EXERCISE DETAILS: Report how many lines below contain the word "kitchen". Write only that number.

DATASET RECORDS:
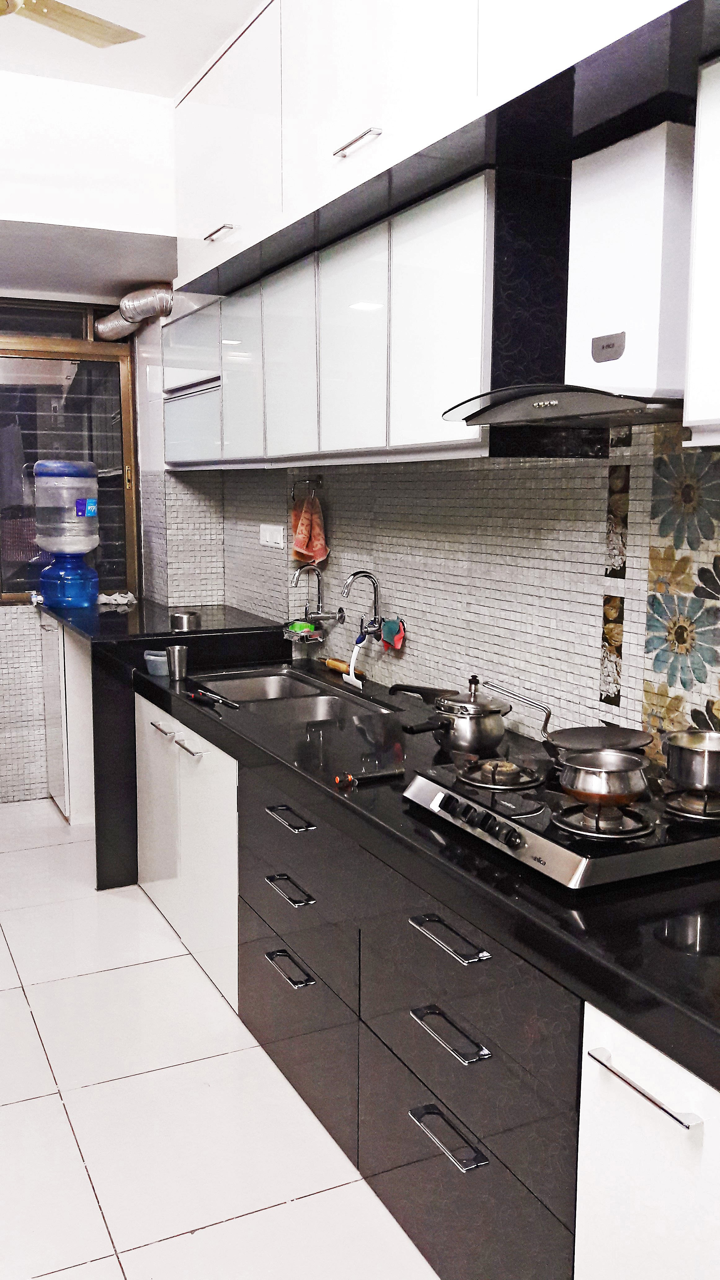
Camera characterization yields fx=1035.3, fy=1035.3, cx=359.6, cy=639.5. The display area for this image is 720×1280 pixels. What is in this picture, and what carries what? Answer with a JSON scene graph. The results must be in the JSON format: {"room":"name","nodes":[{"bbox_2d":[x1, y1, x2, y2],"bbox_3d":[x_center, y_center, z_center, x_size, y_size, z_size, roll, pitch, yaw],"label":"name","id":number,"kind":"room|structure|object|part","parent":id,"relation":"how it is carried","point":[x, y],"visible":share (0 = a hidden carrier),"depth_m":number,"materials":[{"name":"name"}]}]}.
{"room":"kitchen","nodes":[
{"label":"kitchen","id":0,"kind":"room"},
{"bbox_2d":[0,66,179,826],"bbox_3d":[-2.225,-0.582,4.773,3.376,2.880,0.332,-4,9,-26],"label":"back wall","id":1,"kind":"structure","parent":0,"point":[19,716],"depth_m":5.13,"materials":[{"name":"white paint"}]},
{"bbox_2d":[0,306,141,602],"bbox_3d":[-1.786,-0.899,5.008,1.402,1.468,0.109,-4,9,-26],"label":"window","id":2,"kind":"structure","parent":1,"relation":"in","point":[28,438],"depth_m":5.14,"materials":[{"name":"brown glass"}]},
{"bbox_2d":[92,284,176,340],"bbox_3d":[-0.996,-1.536,4.844,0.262,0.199,1.030,-4,9,-26],"label":"duct pipe","id":3,"kind":"object","parent":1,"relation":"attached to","point":[115,322],"visible":0.53,"depth_m":4.82,"materials":[{"name":"silver metal"}]},
{"bbox_2d":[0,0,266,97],"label":"ceiling","id":4,"kind":"structure","parent":0,"point":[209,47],"depth_m":3.36,"materials":[{"name":"white paint"}]},
{"bbox_2d":[0,0,144,48],"bbox_3d":[-1.005,-1.574,2.200,1.253,0.369,1.221,-2,9,-13],"label":"ceiling fan","id":5,"kind":"object","parent":4,"relation":"hanging from","point":[113,38],"visible":0.99,"depth_m":2.60,"materials":[{"name":"metal"}]},
{"bbox_2d":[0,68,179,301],"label":"ceiling beam","id":6,"kind":"object","parent":4,"relation":"attached to","point":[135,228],"visible":0.97,"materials":[{"name":"white paint"}]},
{"bbox_2d":[0,795,441,1279],"bbox_3d":[-0.870,1.314,2.126,3.478,0.099,6.797,-4,9,-26],"label":"floor","id":7,"kind":"structure","parent":0,"point":[65,1126],"depth_m":2.59,"materials":[{"name":"white tile"}]},
{"bbox_2d":[40,611,95,826],"bbox_3d":[-1.193,0.344,5.027,0.597,0.965,0.582,-4,9,-26],"label":"small cabinet","id":8,"kind":"object","parent":7,"relation":"on","point":[67,813],"visible":0.27,"depth_m":4.77,"materials":[{"name":"white laminate"}]},
{"bbox_2d":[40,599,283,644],"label":"countertop","id":9,"kind":"structure","parent":8,"relation":"on","point":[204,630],"depth_m":4.34,"materials":[{"name":"black stone"}]},
{"bbox_2d":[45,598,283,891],"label":"black counter","id":10,"kind":"object","parent":7,"relation":"on","point":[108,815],"visible":0.45,"depth_m":4.07,"materials":[{"name":"black stone"}]},
{"bbox_2d":[31,457,99,612],"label":"water dispenser","id":11,"kind":"object","parent":10,"relation":"on","point":[81,552],"visible":0.98,"depth_m":4.71,"materials":[{"name":"blue plastic"}]},
{"bbox_2d":[95,591,136,605],"bbox_3d":[-1.186,-0.200,5.004,0.212,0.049,0.162,1,8,6],"label":"cloth","id":12,"kind":"object","parent":10,"relation":"on","point":[129,596],"visible":0.95,"depth_m":4.97,"materials":[{"name":"white fabric"}]},
{"bbox_2d":[169,609,201,630],"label":"metal pot","id":13,"kind":"object","parent":10,"relation":"on","point":[186,619],"visible":1,"depth_m":4.24,"materials":[{"name":"silver metal"}]},
{"bbox_2d":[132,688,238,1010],"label":"base cabinet","id":14,"kind":"object","parent":7,"relation":"on","point":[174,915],"visible":0.26,"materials":[{"name":"white laminate"}]},
{"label":"handle","id":15,"kind":"part","parent":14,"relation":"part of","materials":[{"name":"silver metal"}]},
{"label":"handle","id":16,"kind":"part","parent":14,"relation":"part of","materials":[{"name":"silver metal"}]},
{"bbox_2d":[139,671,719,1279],"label":"base cabinet run","id":17,"kind":"object","parent":7,"relation":"on","point":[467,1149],"visible":0.61,"depth_m":2.10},
{"bbox_3d":[-0.202,0.910,2.888,0.054,0.020,0.202,-4,9,-26],"label":"pull","id":18,"kind":"part","parent":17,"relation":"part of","materials":[{"name":"metal"}]},
{"bbox_3d":[-0.198,0.691,2.870,0.057,0.018,0.198,-4,9,-26],"label":"drawer pull","id":19,"kind":"part","parent":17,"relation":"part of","materials":[{"name":"metal"}]},
{"bbox_3d":[-0.198,0.491,2.856,0.059,0.017,0.198,-4,9,-26],"label":"drawer pull","id":20,"kind":"part","parent":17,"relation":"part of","materials":[{"name":"metal"}]},
{"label":"drawer","id":21,"kind":"part","parent":17,"relation":"part of","materials":[{"name":"black laminate"}]},
{"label":"drawer","id":22,"kind":"part","parent":17,"relation":"part of","materials":[{"name":"black laminate"}]},
{"bbox_2d":[115,621,719,1093],"bbox_3d":[0.261,0.345,2.629,0.858,0.068,4.046,-4,9,-26],"label":"countertop","id":23,"kind":"structure","parent":17,"relation":"on","point":[549,890],"depth_m":1.93,"materials":[{"name":"black stone"}]},
{"bbox_2d":[143,649,169,675],"bbox_3d":[-0.723,0.084,3.749,0.111,0.074,0.114,-4,9,-26],"label":"plastic container","id":24,"kind":"object","parent":23,"relation":"on","point":[158,658],"visible":0.78,"depth_m":3.70,"materials":[{"name":"plastic"}]},
{"bbox_2d":[165,644,188,678],"bbox_3d":[-0.648,0.078,3.666,0.081,0.102,0.081,-4,9,-26],"label":"metal cup","id":25,"kind":"object","parent":23,"relation":"on","point":[174,653],"visible":1,"depth_m":3.64,"materials":[{"name":"silver metal"}]},
{"bbox_2d":[191,688,239,709],"bbox_3d":[-0.452,0.186,3.245,0.053,0.023,0.278,-5,10,-33],"label":"knife","id":26,"kind":"object","parent":23,"relation":"on","point":[218,700],"visible":0.99,"depth_m":3.27,"materials":[{"name":"black"}]},
{"bbox_2d":[189,665,399,724],"bbox_3d":[-0.242,0.262,3.502,0.471,0.160,0.877,-4,9,-26],"label":"sink","id":27,"kind":"object","parent":23,"relation":"in","point":[316,695],"visible":0.49,"depth_m":3.62,"materials":[{"name":"silver metal"}]},
{"bbox_2d":[323,656,365,678],"bbox_3d":[-0.058,0.103,3.790,0.048,0.041,0.270,-4,9,-26],"label":"rolling pin","id":28,"kind":"object","parent":23,"relation":"on","point":[332,663],"visible":0.77,"depth_m":3.79,"materials":[{"name":"brown wood"}]},
{"bbox_2d":[333,766,404,787],"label":"gas lighter","id":29,"kind":"object","parent":23,"relation":"on","point":[392,774],"visible":0.99,"depth_m":2.37,"materials":[{"name":"black plastic"}]},
{"bbox_2d":[401,750,719,889],"bbox_3d":[0.462,0.325,2.072,0.530,0.068,0.685,-4,9,-26],"label":"gas stove","id":30,"kind":"object","parent":23,"relation":"in","point":[531,822],"visible":0.69,"depth_m":1.91,"materials":[{"name":"black glass"}]},
{"bbox_2d":[396,677,510,756],"bbox_3d":[0.247,0.185,2.595,0.288,0.178,0.193,-4,9,-26],"label":"cooking pot","id":31,"kind":"object","parent":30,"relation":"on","point":[460,737],"visible":0.99,"depth_m":2.55,"materials":[{"name":"silver metal"}]},
{"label":"control knobs","id":32,"kind":"part","parent":30,"relation":"part of","materials":[{"name":"black plastic"}]},
{"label":"burner","id":33,"kind":"part","parent":30,"relation":"part of","materials":[{"name":"metal"}]},
{"bbox_2d":[476,680,648,761],"bbox_3d":[0.453,0.181,2.327,0.304,0.120,0.296,-4,9,-26],"label":"frying pan","id":34,"kind":"object","parent":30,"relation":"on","point":[643,741],"visible":0.89,"depth_m":2.32,"materials":[{"name":"metal"}]},
{"bbox_2d":[556,750,648,807],"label":"cooking pot","id":35,"kind":"object","parent":30,"relation":"on","point":[588,790],"visible":0.99,"depth_m":1.91,"materials":[{"name":"silver metal"}]},
{"bbox_2d":[660,728,719,791],"bbox_3d":[0.687,0.230,1.991,0.205,0.101,0.206,-4,9,-26],"label":"saucepan","id":36,"kind":"object","parent":30,"relation":"on","point":[682,751],"visible":0.99,"depth_m":1.94,"materials":[{"name":"silver metal"}]},
{"bbox_3d":[0.178,1.019,2.141,0.052,0.020,0.216,-4,9,-26],"label":"drawer pull","id":37,"kind":"part","parent":17,"relation":"part of","materials":[{"name":"silver metal"}]},
{"bbox_3d":[0.181,0.802,2.127,0.054,0.018,0.216,-4,9,-26],"label":"drawer pull","id":38,"kind":"part","parent":17,"relation":"part of","materials":[{"name":"metal"}]},
{"bbox_3d":[0.183,0.610,2.134,0.053,0.016,0.223,-4,9,-26],"label":"drawer pull","id":39,"kind":"part","parent":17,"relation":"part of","materials":[{"name":"metal"}]},
{"bbox_2d":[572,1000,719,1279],"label":"base cabinet","id":40,"kind":"object","parent":7,"relation":"on","point":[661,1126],"visible":0.76,"depth_m":1.48,"materials":[{"name":"white laminate"}]},
{"bbox_3d":[0.393,0.615,1.449,0.038,0.014,0.184,-4,9,-26],"label":"handle","id":41,"kind":"part","parent":40,"relation":"part of","materials":[{"name":"silver metal"}]},
{"bbox_2d":[154,420,719,756],"bbox_3d":[0.660,-0.277,2.457,0.186,2.836,5.983,-4,9,-26],"label":"right wall","id":42,"kind":"structure","parent":0,"point":[398,588],"depth_m":2.78,"materials":[{"name":"tile"}]},
{"bbox_2d":[258,522,286,548],"bbox_3d":[-0.372,-0.440,4.350,0.015,0.098,0.240,-4,9,-26],"label":"wall socket","id":43,"kind":"object","parent":42,"relation":"attached to","point":[268,533],"visible":0.99,"depth_m":4.33,"materials":[{"name":"white plastic"}]},
{"bbox_2d":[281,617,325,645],"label":"soap dish","id":44,"kind":"object","parent":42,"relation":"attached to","point":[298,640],"visible":0.64,"depth_m":3.99,"materials":[{"name":"metal"}]},
{"bbox_2d":[289,620,315,633],"bbox_3d":[-0.228,-0.048,4.078,0.086,0.040,0.087,-4,9,-26],"label":"sponge","id":45,"kind":"object","parent":44,"relation":"in","point":[298,628],"visible":0.65,"depth_m":4.05,"materials":[{"name":"green"}]},
{"bbox_2d":[289,475,324,498],"bbox_3d":[-0.206,-0.583,3.981,0.092,0.081,0.079,-4,9,-26],"label":"towel hook","id":46,"kind":"object","parent":42,"relation":"attached to","point":[321,482],"visible":0.96,"depth_m":3.99,"materials":[{"name":"silver metal"}]},
{"bbox_2d":[290,488,328,566],"bbox_3d":[-0.199,-0.417,3.946,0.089,0.284,0.219,-4,9,-26],"label":"orange towel","id":47,"kind":"object","parent":46,"relation":"hanging from","point":[312,552],"visible":0.97,"depth_m":3.93,"materials":[{"name":"fabric"}]},
{"bbox_2d":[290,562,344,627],"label":"faucet","id":48,"kind":"object","parent":42,"relation":"attached to","point":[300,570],"visible":0.98,"depth_m":3.85,"materials":[{"name":"silver metal"}]},
{"bbox_2d":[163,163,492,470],"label":"upper cabinet run","id":49,"kind":"object","parent":42,"relation":"attached to","point":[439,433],"visible":0.73,"depth_m":2.71,"materials":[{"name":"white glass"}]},
{"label":"cabinet door","id":50,"kind":"part","parent":49,"relation":"part of","materials":[{"name":"white glass"}]},
{"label":"cabinet door","id":51,"kind":"part","parent":49,"relation":"part of","materials":[{"name":"white"}]},
{"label":"cabinet door","id":52,"kind":"part","parent":49,"relation":"part of","materials":[{"name":"white"}]},
{"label":"cabinet door","id":53,"kind":"part","parent":49,"relation":"part of","materials":[{"name":"white"}]},
{"bbox_2d":[339,569,385,640],"bbox_3d":[-0.004,-0.116,3.526,0.162,0.253,0.157,-4,9,-26],"label":"faucet","id":54,"kind":"object","parent":42,"relation":"attached to","point":[362,572],"visible":0.98,"depth_m":3.54,"materials":[{"name":"silver metal"}]},
{"bbox_2d":[345,631,366,687],"bbox_3d":[-0.015,0.069,3.586,0.043,0.172,0.096,-4,9,-26],"label":"brush","id":55,"kind":"object","parent":54,"relation":"hanging from","point":[350,672],"visible":0.96,"depth_m":3.59,"materials":[{"name":"white plastic"}]},
{"bbox_2d":[378,617,406,650],"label":"cloth","id":56,"kind":"object","parent":54,"relation":"hanging from","point":[389,630],"visible":0.91,"depth_m":3.42,"materials":[{"name":"fabric"}]},
{"bbox_2d":[173,0,716,298],"bbox_3d":[0.353,-1.361,2.197,0.482,0.609,3.637,-4,9,-26],"label":"upper cabinet","id":57,"kind":"object","parent":42,"relation":"attached to","point":[286,209],"visible":0.82,"depth_m":2.29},
{"bbox_3d":[-0.419,-1.196,3.064,0.052,0.016,0.122,-4,9,-26],"label":"handle","id":58,"kind":"part","parent":57,"relation":"part of","materials":[{"name":"silver metal"}]},
{"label":"upper cabinet door","id":59,"kind":"part","parent":57,"relation":"part of","materials":[{"name":"white laminate"}]},
{"bbox_3d":[-0.009,-1.112,2.329,0.046,0.018,0.137,-4,9,-26],"label":"handle","id":60,"kind":"part","parent":57,"relation":"part of","materials":[{"name":"silver metal"}]},
{"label":"upper cabinet door","id":61,"kind":"part","parent":57,"relation":"part of","materials":[{"name":"white laminate"}]},
{"bbox_2d":[444,121,696,440],"bbox_3d":[0.480,-0.691,2.026,0.458,0.529,0.672,-4,9,-26],"label":"range hood","id":62,"kind":"object","parent":42,"relation":"attached to","point":[613,357],"visible":0.88,"depth_m":1.95,"materials":[{"name":"metal"}]},
{"bbox_2d":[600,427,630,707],"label":"decorative tile strip","id":63,"kind":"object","parent":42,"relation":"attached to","point":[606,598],"visible":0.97,"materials":[{"name":"tile"}]},
{"bbox_2d":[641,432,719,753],"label":"decorative tile panel","id":64,"kind":"object","parent":42,"relation":"attached to","point":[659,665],"visible":0.89,"depth_m":2.22,"materials":[{"name":"tile"}]},
{"bbox_2d":[684,48,719,446],"bbox_3d":[0.868,-0.593,1.361,0.354,0.656,0.908,-4,9,-26],"label":"upper cabinet","id":65,"kind":"object","parent":42,"relation":"attached to","point":[695,415],"visible":0.99,"depth_m":1.66,"materials":[{"name":"white laminate"}]}
]}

YOUR RESPONSE: 2